▶ _TEXTO PROPORCIONADO_
▼▼▼

La anécdota resulta reveladora. Lenta pero ostensiblemente corroído por el crimen organizado, México ya no controla sus cárceles, ni vastos sectores de su territorio. Los narcos ya no se conforman con abastecer el mercado estadounidense de cocaína (1), anfetaminas y marihuana, corromper para proteger su negocio y masacrarse entre sí. Tras seis años de una “guerra” contra el tráfico de drogas lanzada por el presidente Felipe Calderón –preocupado por recuperar su prestigio mancillado por las acusaciones de fraude electoral en las elecciones de 2006–, que moviliza a más de cuatrocientos mil policías y cincuenta mil soldados, los narcos amenazan hoy al Estado y sus instituciones de norte a sur de la República.

Las principales víctimas de los mafiosos son las policías –municipales, regionales (2) o federales–, porque los persiguen o colaboran con sus competidores. Estos dos últimos años, las emboscadas se han multiplicado. La más espectacular se produjo en abril de 2011 en la autopista de Occidente que une Ciudad de México con Guadalajara, una de las carreteras más transitadas del país. Bajo el fuego de fusiles de asalto y lanzagranadas, un convoy de varias patrullas de la policía federal tuvo que darse a la fuga. En Guasave, a 150 kilómetros de Culiacán, la capital del Estado de Sinaloa, los pistoleros diezmaron sin piedad a la escolta del jefe de Seguridad Pública : doce muertos entre sus guardaespaldas. En 2011, en el Estado de Tamaulipas, los sicarios de los carteles rivales del Golfo y de los Zetas ametrallaron sucesivamente las sedes del Ministerio Público de dos grandes ciudades, Ciudad Victoria, capital del Estado, y Ciudad Madero, principal terminal petrolera del país, y causaron numerosos heridos entre los funcionarios.

Los carteles ya no dudan en enfrentarse a los convoyes del ejército o a la Marina en las regiones donde gobiernan de hecho. Es el caso de “La Familia” en la región de Tierra Caliente, en el Estado de Michoacán, o los Zetas en el noreste del Estado de Tamaulipas. Estas dos organizaciones paramilitares actúan la mayoría de las veces en ­represalia, tras la ejecución o encarcelación de alguno de sus jefes. La violencia de los enfrentamientos demuestra que el crimen organizado dispone actualmente de armamento pesado –capaz de hacer frente a blindados y ametralladoras– y de sistemas de comunicación ultramodernos que le permiten conocer los movimientos del adversario. ¿Cómo los obtiene ? De la manera más legal del mundo, en las armerías estadounidenses, o más discretamente, a través de los vendedores de armas por Internet.

▲▲▲

▶ _OBJETIVO INDICADO 1_
Resume el texto proporcionado en dos oraciones.
▶ _OBJETIVO INDICADO 2_
Por favor, reproduce fielmente el pasaje del texto proporcionado que comienza con las palabras "La anécdota resulta" y termina con "de la República.".
Las entradas provienen de una fuente distinta.

▶ _INFORMACIÓN MOSTRADA_

▼▼▼

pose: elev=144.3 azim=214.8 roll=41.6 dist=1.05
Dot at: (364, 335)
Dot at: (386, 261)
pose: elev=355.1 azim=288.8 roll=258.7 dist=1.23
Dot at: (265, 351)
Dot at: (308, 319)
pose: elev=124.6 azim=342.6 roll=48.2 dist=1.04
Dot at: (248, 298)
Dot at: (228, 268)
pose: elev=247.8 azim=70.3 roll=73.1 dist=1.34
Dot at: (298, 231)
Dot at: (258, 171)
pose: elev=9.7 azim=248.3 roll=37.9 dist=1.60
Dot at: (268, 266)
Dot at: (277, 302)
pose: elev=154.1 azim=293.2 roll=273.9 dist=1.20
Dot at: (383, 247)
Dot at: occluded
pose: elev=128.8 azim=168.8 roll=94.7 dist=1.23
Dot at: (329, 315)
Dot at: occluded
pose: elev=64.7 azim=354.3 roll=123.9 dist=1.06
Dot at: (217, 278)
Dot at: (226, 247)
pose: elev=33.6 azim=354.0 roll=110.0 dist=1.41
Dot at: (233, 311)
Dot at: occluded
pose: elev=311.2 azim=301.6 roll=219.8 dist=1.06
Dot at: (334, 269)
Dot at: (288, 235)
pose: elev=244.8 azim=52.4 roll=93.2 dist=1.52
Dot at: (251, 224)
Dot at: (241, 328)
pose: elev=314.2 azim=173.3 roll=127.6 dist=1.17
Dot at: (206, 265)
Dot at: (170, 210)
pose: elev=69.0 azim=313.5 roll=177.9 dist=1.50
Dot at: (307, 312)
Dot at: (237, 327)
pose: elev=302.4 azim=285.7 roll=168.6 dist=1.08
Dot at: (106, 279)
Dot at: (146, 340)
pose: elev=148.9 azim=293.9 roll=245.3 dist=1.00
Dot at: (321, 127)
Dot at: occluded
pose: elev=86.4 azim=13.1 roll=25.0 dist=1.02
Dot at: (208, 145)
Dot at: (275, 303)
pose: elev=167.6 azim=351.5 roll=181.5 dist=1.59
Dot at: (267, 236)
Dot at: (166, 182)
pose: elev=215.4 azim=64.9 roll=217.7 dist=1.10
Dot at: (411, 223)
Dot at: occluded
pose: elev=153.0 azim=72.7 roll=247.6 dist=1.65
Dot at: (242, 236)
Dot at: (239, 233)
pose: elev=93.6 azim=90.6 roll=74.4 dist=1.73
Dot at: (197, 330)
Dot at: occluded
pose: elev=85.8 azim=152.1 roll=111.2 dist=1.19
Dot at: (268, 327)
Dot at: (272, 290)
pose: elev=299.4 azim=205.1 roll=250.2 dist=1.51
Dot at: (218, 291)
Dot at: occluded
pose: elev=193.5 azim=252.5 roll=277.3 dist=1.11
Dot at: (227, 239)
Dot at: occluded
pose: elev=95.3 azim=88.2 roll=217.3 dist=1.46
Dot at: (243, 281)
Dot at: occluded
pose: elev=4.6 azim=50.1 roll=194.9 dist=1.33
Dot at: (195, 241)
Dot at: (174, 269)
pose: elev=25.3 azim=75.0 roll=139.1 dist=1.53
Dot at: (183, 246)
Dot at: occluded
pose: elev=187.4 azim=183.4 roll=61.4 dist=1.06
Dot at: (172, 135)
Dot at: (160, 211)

▲▲▲

▶ _RESPUESTA CORRECTA 1_
Tras seis años de la "guerra" contra el narcotráfico lanzada por Felipe Calderón, los narcos amenazan al Estado mexicano, que ya no controla sus cárceles ni vastos sectores de su territorio. Las policías son sus principales víctimas, y los carteles llegan a enfrentarse al ejército y a la Marina con armamento pesado adquirido en armerías estadounidenses o a través de vendedores por Internet.

▶ _RESPUESTA CORRECTA 2_
La anécdota resulta reveladora. Lenta pero ostensiblemente corroído por el crimen organizado, México ya no controla sus cárceles, ni vastos sectores de su territorio. Los narcos ya no se conforman con abastecer el mercado estadounidense de cocaína (1), anfetaminas y marihuana, corromper para proteger su negocio y masacrarse entre sí. Tras seis años de una “guerra” contra el tráfico de drogas lanzada por el presidente Felipe Calderón –preocupado por recuperar su prestigio mancillado por las acusaciones de fraude electoral en las elecciones de 2006–, que moviliza a más de cuatrocientos mil policías y cincuenta mil soldados, los narcos amenazan hoy al Estado y sus instituciones de norte a sur de la República.